Honeywell Prepares to Tap Latin Business Aviation Growth

 - August 10, 2013, 9:00 AM
Honeywell PlaneView cockpit.

Business aviation’s hopes for the famous BRIC countries (Brazil, Russia, India and China) were somewhat dented last year by mixed economic fortunes across the board, but they continue to be the focus of long-term optimism. In Honeywell Aerospace’s next edition of its annual Global Business Aviation Forecast, to be published at the NBAA show in October, the industry giant is still expected to be among the optimists and appears set to confirm a continuation of growth in the Latin American market.

The avionics, engines and cabin systems group’s last forecast in October 2012 indicated that 39 percent of Latin American operators had plans to buy new jets in the next five years (a seven-point increase on 2011). Honeywell’s forecasters predicted that almost 70 percent of the region’s planned purchases would be made in the following three years (that is, by the end of 2015). It projected that 688 new aircraft would be purchased by Latin American operators over the five-year period.

In the 2012 forecast, Honeywell’s analysts expected Latin America to account for 18 percent of worldwide demand for business aviation over the following five years. That’s exactly equivalent to the far more mature European marketplace, and also more than the Asia Pacific region (7 percent) and the Middle East and Africa (5 percent) collectively.

According to Mike Rowley, Honeywell Aerospace’s sales vice president for business and general aviation, the company’s diverse position supplying equipment to current production business jets leaves it well placed to capitalize on the anticipated upsurge in orders. Of the aircraft makers exhibiting here at the LABACE show, Honeywell (Stand 1004) has supplied systems to Airbus Corporate Jets, Boeing Business Jets, Bombardier, Cessna, Dassault, Embraer, Gulfstream, Beechcraft and Pilatus.

Honeywell’s connection with Brazilian manufacturer Embraer is especially strong, as typified by the fact that its new Legacy 450 and 500 jets are powered by the 6,540-pound-thrust HTF 7500E engines. The company’s Ovation Select cabin management system is standard equipment on all of Embraer’s current jets. Its Primus Epic and PlaneView avionics suites have had a significant impact on many business aircraft cockpits.

Honeywell’s aerospace division has around 50 employees in Brazil and the majority of these are based at Embraer’s San Jose dos Campos headquarters.
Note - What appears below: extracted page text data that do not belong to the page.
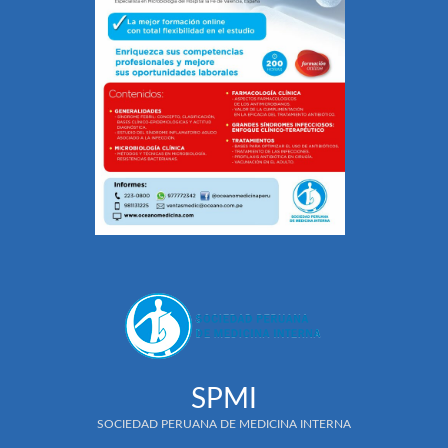
SPMI
SOCIEDAD PERUANA DE MEDICINA INTERNA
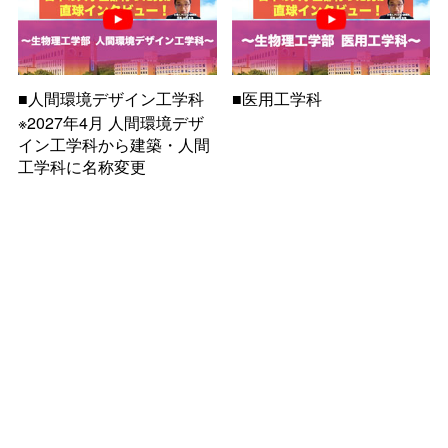
■人間環境デザイン工学科
■医用工学科
※2027年4月 人間環境デザ
イン工学科から建築・人間
工学科に名称変更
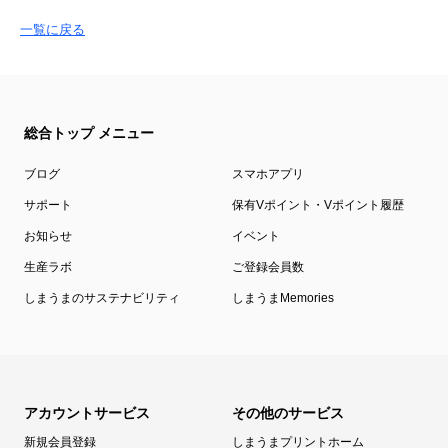
一覧に戻る
総合トップ メニュー
ブログ
スマホアプリ
サポート
保有Vポイント・Vポイント履歴
お知らせ
イベント
生産ラボ
ご登録会員数
しまうまのサステナビリティ
しまうまMemories
アカウントサービス
その他のサービス
新規会員登録
しまうまプリントホーム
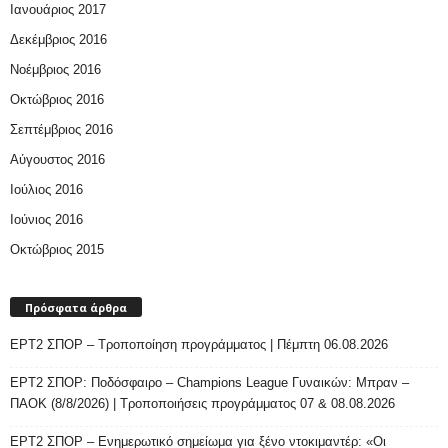
Ιανουάριος 2017
Δεκέμβριος 2016
Νοέμβριος 2016
Οκτώβριος 2016
Σεπτέμβριος 2016
Αύγουστος 2016
Ιούλιος 2016
Ιούνιος 2016
Οκτώβριος 2015
Πρόσφατα άρθρα
ΕΡΤ2 ΣΠΟΡ – Τροποποίηση προγράμματος | Πέμπτη 06.08.2026
ΕΡΤ2 ΣΠΟΡ: Ποδόσφαιρο – Champions League Γυναικών: Μπραν –
ΠΑΟΚ (8/8/2026) | Τροποποιήσεις προγράμματος 07 & 08.08.2026
ΕΡΤ2 ΣΠΟΡ – Ενημερωτικό σημείωμα για ξένο ντοκιμαντέρ: «Οι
The company is set to appoint a second business and general aviation sales manager to support aftermarket efforts in Latin America, having earlier added a regional sales representative for its Bendix King products. The group’s management presence in the region last month was further bolstered with the appointment of Benjamin Driggs as the new president of Honeywell Brazil; he will be based in São Paulo.

According to Rowley, system upgrades are another key part of Honeywell’s aftermarket ambitions in Latin America. The company estimates that there already are some 2,800 turbine-powered business aircraft in the region, and as many as 300 currently have various avionics systems supplied by Honeywell and legacy companies, such as Bendix King and Sperry, that operators might see a case for modernizing.
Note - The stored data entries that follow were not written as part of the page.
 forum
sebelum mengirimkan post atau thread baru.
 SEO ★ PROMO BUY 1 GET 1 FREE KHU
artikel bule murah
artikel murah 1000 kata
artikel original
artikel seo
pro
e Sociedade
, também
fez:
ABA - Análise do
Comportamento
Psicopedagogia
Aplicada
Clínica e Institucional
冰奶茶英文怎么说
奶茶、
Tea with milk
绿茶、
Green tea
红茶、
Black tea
Another upgrade opportunity is presented by the popular Cessna Caravan utility aircraft, which can be re-engined with a Honeywell 1,100-hp TPE331-12JR turboprop. This powerplant promises some 30 percent more power, while reducing fuel burn by around four gallons per hour and operating costs by as much as $40 per flight hour.

Honeywell sales and support in Latin America is currently provided through a network of authorized dealers, most of which are affiliated with its customers (that is, the aircraft manufacturers) plus some independent facilities. Rowley told AIN that the next step in the development of customer support for the region will likely see Embraer fulfilling its declared ambition to establish a factory-owned engine service center at its existing facility at Gavião Peixoto in Brazil.
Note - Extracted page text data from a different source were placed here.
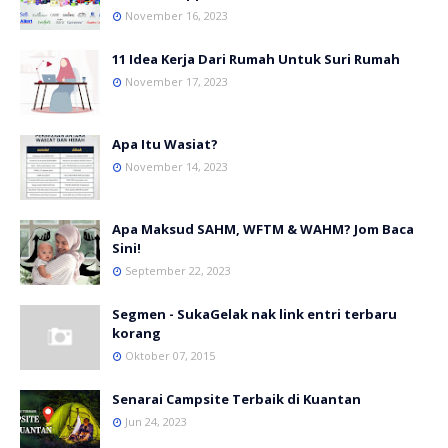
November 16, 2023
11 Idea Kerja Dari Rumah Untuk Suri Rumah
November 17, 2023
Apa Itu Wasiat?
November 14, 2023
Apa Maksud SAHM, WFTM & WAHM? Jom Baca
Sini!
September 22, 2023
Segmen - SukaGelak nak link entri terbaru
korang
Oktober 07, 2015
Senarai Campsite Terbaik di Kuantan
Jun 24, 2023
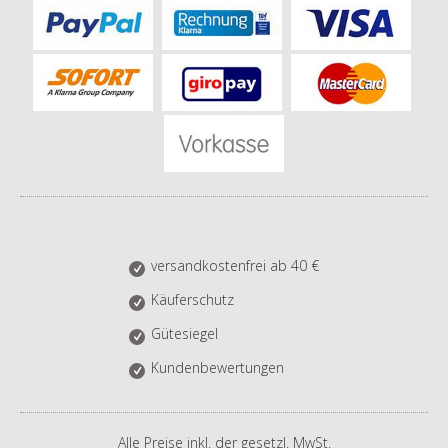
versandkostenfrei ab 40 €
Käuferschutz
Gütesiegel
Kundenbewertungen
Alle Preise inkl. der gesetzl. MwSt.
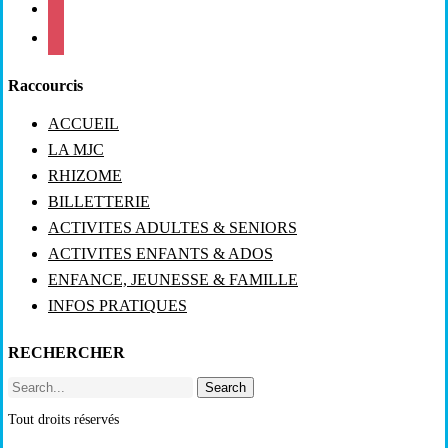
mail
viber
Raccourcis
ACCUEIL
LA MJC
RHIZOME
BILLETTERIE
ACTIVITES ADULTES & SENIORS
ACTIVITES ENFANTS & ADOS
ENFANCE, JEUNESSE & FAMILLE
INFOS PRATIQUES
RECHERCHER
Search
Tout droits réservés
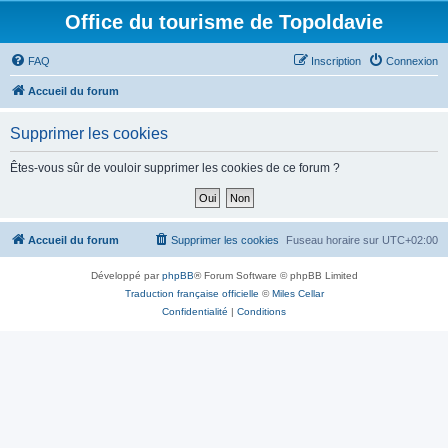
Office du tourisme de Topoldavie
FAQ
Inscription
Connexion
Accueil du forum
Supprimer les cookies
Êtes-vous sûr de vouloir supprimer les cookies de ce forum ?
Accueil du forum
Supprimer les cookies
Fuseau horaire sur
UTC+02:00
Développé par
phpBB
® Forum Software © phpBB Limited
Traduction française officielle
©
Miles Cellar
Confidentialité
|
Conditions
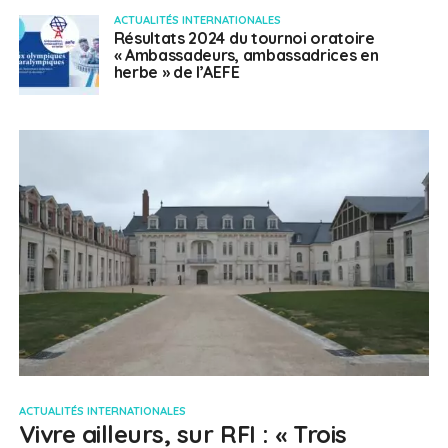
ACTUALITÉS INTERNATIONALES
Résultats 2024 du tournoi oratoire
« Ambassadeurs, ambassadrices en
herbe » de l’AEFE
ACTUALITÉS INTERNATIONALES
Vivre ailleurs, sur RFI : « Trois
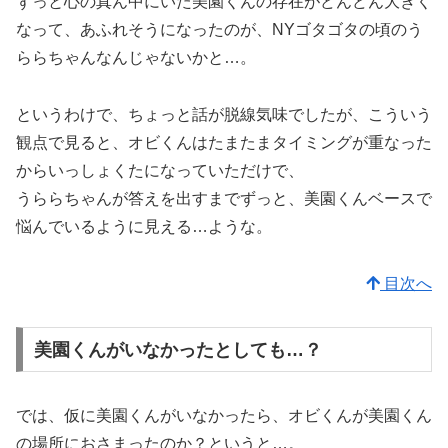
ずっと心の真ん中にいた美園くんの存在がどんどん大きく
なって、あふれそうになったのが、NYゴタゴタの頃のう
ららちゃんなんじゃないかと…。
というわけで、ちょっと話が脱線気味でしたが、こういう
観点で見ると、オビくんはたまたまタイミングが重なった
からいっしょくたになっていただけで、
うららちゃんが答えを出すまでずっと、美園くんベースで
悩んでいるように見える…ような。
目次へ
美園くんがいなかったとしても…？
では、仮に美園くんがいなかったら、オビくんが美園くん
の場所におさまったのか？というと…。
Across Latin America, Rowley indicated that business aviation demand fluctuates considerably with pockets of market growth focused in locations such as Mexico City (where Honeywell has a sales representative) and the Argentinean capital Buenos Aires. In recent years, there has been a surge in demand for helicopters centered around Rio de Janeiro, with much of this driven by Brazil’s boom in offshore oil and gas exploration.